Lupakan bola yang menggelinding jauh, lupakan raket yang jatuh 6,8cm dari kaki mereka, yang Kaidoh pikirkan sekarang adalah menyembunyikan pendar merah yang kian kentara di wajahnya. Bahkan hal itu sia-sia dia lakukan karena Inui telah melihatnya dengan jelas.

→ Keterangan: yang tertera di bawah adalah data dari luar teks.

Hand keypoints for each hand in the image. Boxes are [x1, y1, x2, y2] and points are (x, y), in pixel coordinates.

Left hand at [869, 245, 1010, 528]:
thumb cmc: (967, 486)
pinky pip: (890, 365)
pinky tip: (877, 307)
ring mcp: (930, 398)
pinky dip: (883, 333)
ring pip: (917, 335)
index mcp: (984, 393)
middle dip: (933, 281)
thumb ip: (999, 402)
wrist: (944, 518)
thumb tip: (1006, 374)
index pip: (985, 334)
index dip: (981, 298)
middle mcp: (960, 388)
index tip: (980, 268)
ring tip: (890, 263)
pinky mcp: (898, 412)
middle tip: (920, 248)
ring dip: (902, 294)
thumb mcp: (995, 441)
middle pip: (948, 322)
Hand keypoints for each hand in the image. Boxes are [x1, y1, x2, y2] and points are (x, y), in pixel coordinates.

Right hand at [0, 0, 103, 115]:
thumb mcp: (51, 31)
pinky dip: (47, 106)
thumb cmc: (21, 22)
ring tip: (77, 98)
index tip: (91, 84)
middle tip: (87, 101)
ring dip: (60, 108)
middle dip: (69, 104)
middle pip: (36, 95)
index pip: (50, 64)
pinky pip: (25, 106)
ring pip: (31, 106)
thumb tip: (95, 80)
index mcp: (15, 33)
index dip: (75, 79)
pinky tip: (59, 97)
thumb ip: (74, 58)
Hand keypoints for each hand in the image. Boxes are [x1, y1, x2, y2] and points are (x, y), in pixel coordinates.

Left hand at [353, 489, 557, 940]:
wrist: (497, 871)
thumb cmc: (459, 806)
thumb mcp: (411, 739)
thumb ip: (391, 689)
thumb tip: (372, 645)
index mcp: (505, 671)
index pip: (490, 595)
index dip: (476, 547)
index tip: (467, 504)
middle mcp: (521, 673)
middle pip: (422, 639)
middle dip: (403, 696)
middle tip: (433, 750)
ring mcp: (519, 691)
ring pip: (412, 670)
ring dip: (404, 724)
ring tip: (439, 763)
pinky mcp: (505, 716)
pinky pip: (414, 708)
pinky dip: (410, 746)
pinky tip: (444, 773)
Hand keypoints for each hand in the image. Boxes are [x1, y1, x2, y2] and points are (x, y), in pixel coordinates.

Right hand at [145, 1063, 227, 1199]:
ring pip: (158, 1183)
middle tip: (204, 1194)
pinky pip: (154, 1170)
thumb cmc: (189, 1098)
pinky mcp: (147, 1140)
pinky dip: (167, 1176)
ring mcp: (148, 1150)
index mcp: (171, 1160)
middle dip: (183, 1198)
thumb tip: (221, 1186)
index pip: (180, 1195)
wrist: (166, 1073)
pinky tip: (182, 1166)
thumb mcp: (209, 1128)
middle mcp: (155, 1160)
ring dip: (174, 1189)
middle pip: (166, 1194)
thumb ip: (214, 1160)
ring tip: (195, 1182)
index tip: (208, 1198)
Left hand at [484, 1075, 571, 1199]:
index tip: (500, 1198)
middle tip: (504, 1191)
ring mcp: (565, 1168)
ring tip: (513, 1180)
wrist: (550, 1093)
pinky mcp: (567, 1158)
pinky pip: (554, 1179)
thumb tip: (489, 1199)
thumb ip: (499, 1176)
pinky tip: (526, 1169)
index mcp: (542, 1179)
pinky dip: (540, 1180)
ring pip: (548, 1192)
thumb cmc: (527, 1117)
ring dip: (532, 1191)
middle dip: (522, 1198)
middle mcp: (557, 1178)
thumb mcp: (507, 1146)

'Sejak kapan Inui-senpai bisa berbuat hal seperti ini? Frontal? Bukan... r-r-ro-romantis? Apa ini bisa disebut begitu?'

Hal-hal seperti ini belum dapat dipahami dalam pikiran anak kelas 3 SMP sepertinya. Dia lebih mengerti dan memahami tentang tenis daripada hal-hal seperti itu. Kaidoh sibuk berkutat dengan pikirannya. Tidak menyadari Inui yang menyeringai dan menikmati ekspresi yang dia tunjukkan.

"Kau belum menjawab pertanyaanku, Kaidoh."

Kaidoh bisa berterus terang jika berhubungan dengan hal-hal yang mengganggu ketenangannya dan dia akan menunjukkannya secara emosional. Namun, jika menyangkut perasaaan seperti ini... Kaidoh akan berusaha menutupinya. Dia berusaha menutupi sisi lembutnya dari orang lain. "Fssshhh..." bagaimana bisa dia menjawab pertanyaan itu.

"Aku anggap itu sebagai jawaban 'ya'," Inui sudah memahami sifat pemalu Kaidoh, maka ia tak ambil pusing dengan sikapnya. Namun, membuat Kaidoh seperti sekarang ini belum cukup bagi Inui, dia ingin memperoleh ekspresi lebih dari kohai-nya.

"Jadi Kaoru, kapan kau akan memanggilku 'Sadaharu'?" seringaian di bibir Inui semakin lebar melihat Kaidoh berdiri mematung di hadapannya, dapat ia rasakan tubuh Kaidoh yang menegang. Inui pun menjauh, walau tak berarti meninggalkan Kaidoh sendiri di taman. Ia kembali mengenakan kacamatanya.

Kaidoh mulai bisa menguasai diri dan berani menatap Inui, tapi belum ada sepatah kata pun yang keluar.

Mungkin Kaidoh harus berlatih untuk mepersiapkan diri dengan kejutan-kejutan lain dari kekasih yang tak dapat ditemui secara langsung selama 4 bulan 11 hari ini.